Mussa-Ivaldi F A, Danziger Z
Department of Physiology, Northwestern University, The Feinberg School of Medicine, M211/303 E. Chicago Ave., Chicago, IL 60611, USA.
J Physiol Paris. 2009 Sep-Dec;103(3-5):263-75. doi: 10.1016/j.jphysparis.2009.08.009. Epub 2009 Aug 7.

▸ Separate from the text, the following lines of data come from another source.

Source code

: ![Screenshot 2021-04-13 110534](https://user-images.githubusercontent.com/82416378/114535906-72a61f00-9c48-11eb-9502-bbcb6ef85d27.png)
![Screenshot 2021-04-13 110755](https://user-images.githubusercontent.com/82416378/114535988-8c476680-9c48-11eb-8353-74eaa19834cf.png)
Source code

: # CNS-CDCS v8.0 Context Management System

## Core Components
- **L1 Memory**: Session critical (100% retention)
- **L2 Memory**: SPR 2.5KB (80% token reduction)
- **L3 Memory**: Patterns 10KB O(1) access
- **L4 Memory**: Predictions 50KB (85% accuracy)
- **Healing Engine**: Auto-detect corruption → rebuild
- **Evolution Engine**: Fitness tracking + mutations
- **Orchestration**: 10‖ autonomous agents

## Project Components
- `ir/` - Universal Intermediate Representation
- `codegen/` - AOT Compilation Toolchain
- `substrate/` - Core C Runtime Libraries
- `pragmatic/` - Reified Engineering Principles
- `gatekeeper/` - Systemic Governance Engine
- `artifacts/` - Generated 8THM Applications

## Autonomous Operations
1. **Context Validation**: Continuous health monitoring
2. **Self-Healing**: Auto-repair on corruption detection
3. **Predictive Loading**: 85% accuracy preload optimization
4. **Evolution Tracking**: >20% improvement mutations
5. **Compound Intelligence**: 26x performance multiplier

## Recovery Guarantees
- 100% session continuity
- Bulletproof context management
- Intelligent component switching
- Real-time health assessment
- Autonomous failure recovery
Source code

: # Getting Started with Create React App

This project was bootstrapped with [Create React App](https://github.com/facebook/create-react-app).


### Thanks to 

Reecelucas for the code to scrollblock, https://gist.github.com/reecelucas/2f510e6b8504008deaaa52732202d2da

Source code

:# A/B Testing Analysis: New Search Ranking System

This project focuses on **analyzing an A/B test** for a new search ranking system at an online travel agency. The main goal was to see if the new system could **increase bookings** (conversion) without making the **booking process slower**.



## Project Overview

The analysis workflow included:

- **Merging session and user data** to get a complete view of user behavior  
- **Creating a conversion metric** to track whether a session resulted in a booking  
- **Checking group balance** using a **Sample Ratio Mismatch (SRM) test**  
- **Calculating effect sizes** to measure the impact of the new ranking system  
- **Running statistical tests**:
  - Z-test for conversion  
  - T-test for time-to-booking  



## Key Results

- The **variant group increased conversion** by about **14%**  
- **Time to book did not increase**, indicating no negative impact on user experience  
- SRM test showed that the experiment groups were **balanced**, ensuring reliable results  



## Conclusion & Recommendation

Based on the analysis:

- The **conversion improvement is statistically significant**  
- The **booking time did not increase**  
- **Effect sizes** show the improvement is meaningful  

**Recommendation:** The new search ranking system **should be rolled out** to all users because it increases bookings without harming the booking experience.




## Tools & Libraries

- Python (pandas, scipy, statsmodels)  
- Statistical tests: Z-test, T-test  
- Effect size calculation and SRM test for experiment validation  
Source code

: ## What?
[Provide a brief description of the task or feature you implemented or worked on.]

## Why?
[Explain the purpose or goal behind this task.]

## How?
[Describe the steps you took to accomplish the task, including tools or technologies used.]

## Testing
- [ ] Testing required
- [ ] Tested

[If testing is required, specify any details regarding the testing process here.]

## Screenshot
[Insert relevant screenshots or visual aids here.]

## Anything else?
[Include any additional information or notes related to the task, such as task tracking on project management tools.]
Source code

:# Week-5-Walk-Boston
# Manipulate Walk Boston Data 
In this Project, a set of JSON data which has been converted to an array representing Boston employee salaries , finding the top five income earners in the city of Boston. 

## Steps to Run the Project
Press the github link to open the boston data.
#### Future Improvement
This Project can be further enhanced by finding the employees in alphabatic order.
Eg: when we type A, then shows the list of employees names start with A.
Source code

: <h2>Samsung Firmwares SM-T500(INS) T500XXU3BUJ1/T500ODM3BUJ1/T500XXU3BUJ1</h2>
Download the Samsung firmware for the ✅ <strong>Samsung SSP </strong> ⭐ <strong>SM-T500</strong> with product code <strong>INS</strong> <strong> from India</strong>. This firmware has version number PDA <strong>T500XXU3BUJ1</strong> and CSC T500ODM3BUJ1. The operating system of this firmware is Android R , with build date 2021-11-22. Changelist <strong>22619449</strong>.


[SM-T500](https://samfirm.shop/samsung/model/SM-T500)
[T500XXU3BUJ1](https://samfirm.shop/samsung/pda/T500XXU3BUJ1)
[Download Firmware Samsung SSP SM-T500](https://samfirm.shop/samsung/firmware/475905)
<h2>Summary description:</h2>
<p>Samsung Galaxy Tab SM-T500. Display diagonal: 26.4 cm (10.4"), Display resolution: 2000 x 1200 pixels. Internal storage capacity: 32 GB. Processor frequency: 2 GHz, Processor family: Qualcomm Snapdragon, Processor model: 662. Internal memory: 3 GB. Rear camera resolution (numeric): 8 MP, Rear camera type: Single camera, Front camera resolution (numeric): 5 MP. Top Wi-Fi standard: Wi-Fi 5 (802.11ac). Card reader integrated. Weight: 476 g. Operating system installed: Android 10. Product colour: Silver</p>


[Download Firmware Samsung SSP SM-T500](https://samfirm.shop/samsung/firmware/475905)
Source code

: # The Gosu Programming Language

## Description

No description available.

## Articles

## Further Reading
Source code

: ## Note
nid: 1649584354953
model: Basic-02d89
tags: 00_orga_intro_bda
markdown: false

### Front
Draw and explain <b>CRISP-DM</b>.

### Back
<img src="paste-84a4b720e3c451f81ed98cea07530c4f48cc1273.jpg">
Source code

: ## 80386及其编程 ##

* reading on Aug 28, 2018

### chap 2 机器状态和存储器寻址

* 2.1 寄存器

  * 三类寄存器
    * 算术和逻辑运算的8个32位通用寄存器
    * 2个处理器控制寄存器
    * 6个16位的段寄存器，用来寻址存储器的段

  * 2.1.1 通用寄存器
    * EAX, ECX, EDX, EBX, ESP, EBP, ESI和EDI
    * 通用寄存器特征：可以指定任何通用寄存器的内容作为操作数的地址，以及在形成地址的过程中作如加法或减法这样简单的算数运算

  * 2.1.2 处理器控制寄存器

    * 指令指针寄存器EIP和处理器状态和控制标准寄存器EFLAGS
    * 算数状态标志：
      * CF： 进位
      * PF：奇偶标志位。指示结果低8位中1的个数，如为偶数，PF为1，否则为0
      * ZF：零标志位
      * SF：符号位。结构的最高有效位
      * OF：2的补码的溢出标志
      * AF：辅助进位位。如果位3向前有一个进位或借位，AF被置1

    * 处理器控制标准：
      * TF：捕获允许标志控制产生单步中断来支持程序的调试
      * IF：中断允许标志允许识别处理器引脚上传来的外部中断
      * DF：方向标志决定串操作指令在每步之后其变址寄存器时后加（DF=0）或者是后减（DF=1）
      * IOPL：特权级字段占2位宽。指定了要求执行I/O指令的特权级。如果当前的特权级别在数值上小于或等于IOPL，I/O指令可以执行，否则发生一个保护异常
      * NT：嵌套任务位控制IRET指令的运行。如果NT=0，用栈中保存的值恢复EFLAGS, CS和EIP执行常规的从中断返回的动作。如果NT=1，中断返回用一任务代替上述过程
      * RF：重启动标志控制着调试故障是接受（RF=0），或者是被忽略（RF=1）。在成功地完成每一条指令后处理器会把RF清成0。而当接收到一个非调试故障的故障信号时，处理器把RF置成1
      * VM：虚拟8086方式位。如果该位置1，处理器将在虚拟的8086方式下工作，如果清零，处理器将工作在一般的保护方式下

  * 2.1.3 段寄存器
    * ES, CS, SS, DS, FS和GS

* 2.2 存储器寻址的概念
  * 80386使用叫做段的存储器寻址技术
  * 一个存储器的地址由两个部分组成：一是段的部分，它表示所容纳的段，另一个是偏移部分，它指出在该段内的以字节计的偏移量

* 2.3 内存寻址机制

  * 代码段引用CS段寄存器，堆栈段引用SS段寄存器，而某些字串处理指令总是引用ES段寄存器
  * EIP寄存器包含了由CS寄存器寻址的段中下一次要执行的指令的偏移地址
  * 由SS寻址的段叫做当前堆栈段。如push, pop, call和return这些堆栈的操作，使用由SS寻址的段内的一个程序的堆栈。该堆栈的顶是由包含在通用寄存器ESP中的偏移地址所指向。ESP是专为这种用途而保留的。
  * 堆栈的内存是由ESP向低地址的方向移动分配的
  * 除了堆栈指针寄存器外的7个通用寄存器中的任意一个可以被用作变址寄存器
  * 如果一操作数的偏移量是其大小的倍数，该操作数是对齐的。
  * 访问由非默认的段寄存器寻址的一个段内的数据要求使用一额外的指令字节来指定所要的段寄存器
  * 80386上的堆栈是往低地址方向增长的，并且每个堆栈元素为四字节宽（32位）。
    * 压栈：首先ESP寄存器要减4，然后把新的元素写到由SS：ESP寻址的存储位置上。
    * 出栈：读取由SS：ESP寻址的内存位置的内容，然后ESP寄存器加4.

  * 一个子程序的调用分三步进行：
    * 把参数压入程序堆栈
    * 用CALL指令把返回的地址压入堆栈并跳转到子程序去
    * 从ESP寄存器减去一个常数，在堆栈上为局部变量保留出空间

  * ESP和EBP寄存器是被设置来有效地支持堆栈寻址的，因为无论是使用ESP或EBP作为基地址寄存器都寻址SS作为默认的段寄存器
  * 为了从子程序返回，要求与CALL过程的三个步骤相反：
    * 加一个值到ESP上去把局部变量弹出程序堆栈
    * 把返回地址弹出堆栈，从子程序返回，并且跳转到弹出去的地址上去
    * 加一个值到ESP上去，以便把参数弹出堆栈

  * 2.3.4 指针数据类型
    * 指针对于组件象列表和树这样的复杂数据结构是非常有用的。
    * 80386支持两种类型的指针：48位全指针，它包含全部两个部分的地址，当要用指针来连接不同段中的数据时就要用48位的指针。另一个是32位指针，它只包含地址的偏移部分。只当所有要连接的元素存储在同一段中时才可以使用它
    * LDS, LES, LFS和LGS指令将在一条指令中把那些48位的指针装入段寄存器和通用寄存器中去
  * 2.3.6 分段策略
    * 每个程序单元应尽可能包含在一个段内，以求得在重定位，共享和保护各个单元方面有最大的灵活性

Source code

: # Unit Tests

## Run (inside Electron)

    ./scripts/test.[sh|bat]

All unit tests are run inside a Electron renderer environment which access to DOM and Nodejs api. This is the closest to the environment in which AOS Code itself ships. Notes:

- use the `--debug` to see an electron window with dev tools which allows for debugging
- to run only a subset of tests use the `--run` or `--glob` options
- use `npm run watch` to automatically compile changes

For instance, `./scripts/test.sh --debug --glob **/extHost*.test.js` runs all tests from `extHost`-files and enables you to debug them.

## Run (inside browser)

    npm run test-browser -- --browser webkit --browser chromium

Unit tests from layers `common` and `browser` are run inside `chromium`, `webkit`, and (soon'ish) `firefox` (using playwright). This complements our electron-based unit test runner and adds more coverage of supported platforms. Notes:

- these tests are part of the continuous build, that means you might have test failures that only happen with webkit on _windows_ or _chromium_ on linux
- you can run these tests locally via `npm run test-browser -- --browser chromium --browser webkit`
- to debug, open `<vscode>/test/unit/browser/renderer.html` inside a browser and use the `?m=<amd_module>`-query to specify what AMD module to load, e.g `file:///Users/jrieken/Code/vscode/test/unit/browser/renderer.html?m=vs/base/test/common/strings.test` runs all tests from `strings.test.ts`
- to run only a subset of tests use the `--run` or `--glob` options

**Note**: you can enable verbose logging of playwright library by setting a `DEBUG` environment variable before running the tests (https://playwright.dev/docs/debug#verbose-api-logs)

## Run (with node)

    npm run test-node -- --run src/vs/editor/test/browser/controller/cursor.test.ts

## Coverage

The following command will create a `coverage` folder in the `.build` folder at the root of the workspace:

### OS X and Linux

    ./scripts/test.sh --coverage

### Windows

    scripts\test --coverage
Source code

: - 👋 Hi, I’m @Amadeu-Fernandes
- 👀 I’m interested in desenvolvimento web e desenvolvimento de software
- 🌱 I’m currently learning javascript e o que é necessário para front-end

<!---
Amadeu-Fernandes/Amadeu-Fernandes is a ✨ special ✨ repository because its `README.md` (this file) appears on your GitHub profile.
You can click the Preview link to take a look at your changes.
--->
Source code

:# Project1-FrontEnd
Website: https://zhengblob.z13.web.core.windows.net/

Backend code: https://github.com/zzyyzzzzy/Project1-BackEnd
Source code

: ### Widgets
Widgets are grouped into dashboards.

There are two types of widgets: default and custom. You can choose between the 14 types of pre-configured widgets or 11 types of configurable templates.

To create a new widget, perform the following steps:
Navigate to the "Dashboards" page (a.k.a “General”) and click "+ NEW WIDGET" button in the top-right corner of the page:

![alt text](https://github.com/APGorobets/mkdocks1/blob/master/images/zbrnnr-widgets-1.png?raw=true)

Studies of motor adaptation to patterns of deterministic forces have revealed the ability of the motor control system to form and use predictive representations of the environment. One of the most fundamental elements of our environment is space itself. This article focuses on the notion of Euclidean space as it applies to common sensory motor experiences. Starting from the assumption that we interact with the world through a system of neural signals, we observe that these signals are not inherently endowed with metric properties of the ordinary Euclidean space. The ability of the nervous system to represent these properties depends on adaptive mechanisms that reconstruct the Euclidean metric from signals that are not Euclidean. Gaining access to these mechanisms will reveal the process by which the nervous system handles novel sophisticated coordinate transformation tasks, thus highlighting possible avenues to create functional human-machine interfaces that can make that task much easier. A set of experiments is presented that demonstrate the ability of the sensory-motor system to reorganize coordination in novel geometrical environments. In these environments multiple degrees of freedom of body motions are used to control the coordinates of a point in a two-dimensional Euclidean space. We discuss how practice leads to the acquisition of the metric properties of the controlled space. Methods of machine learning based on the reduction of reaching errors are tested as a means to facilitate learning by adaptively changing he map from body motions to controlled device. We discuss the relevance of the results to the development of adaptive human-machine interfaces and optimal control.
对运动适应确定性力模式的研究揭示了运动控制系统形成和使用环境预测表征的能力。我们环境中最基本的元素之一就是空间本身。本文聚焦于欧几里得空间这一概念,因为它适用于常见的感觉运动体验。从我们通过神经信号系统与世界互动这一假设出发,我们观察到这些信号本身并不具备普通欧几里得空间的度量属性。神经系统表征这些属性的能力取决于从非欧几里得信号中重建欧几里得度量的适应性机制。了解这些机制将揭示神经系统处理新颖复杂坐标变换任务的过程,从而突出创建能使该任务变得更容易的功能性人机界面的可能途径。本文展示了一组实验,这些实验证明了感觉运动系统在新颖几何环境中重新组织协调的能力。在这些环境中,身体运动的多个自由度被用于控制二维欧几里得空间中一个点的坐标。我们讨论了练习如何导致对受控空间度量属性的习得。基于减少到达误差的机器学习方法作为一种通过自适应改变从身体运动到受控设备的映射来促进学习的手段进行了测试。我们讨论了这些结果与自适应人机界面开发和最优控制的相关性。